[Stored dataset items]

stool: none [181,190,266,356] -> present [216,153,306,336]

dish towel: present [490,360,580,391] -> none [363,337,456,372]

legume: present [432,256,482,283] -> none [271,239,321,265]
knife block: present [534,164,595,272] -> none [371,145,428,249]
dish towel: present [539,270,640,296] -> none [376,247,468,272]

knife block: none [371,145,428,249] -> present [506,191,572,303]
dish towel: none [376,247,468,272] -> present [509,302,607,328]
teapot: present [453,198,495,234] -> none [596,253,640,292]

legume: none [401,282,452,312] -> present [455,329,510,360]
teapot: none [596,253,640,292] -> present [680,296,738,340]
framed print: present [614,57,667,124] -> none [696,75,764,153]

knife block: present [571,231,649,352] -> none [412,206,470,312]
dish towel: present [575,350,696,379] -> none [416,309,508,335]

**Exercise instructions:** Find the line with "knife block: present [571,231,649,352]" in the data above. Restate it and all later lines word for word, ending with the last line.

**Solution to the problem:**
knife block: present [571,231,649,352] -> none [412,206,470,312]
dish towel: present [575,350,696,379] -> none [416,309,508,335]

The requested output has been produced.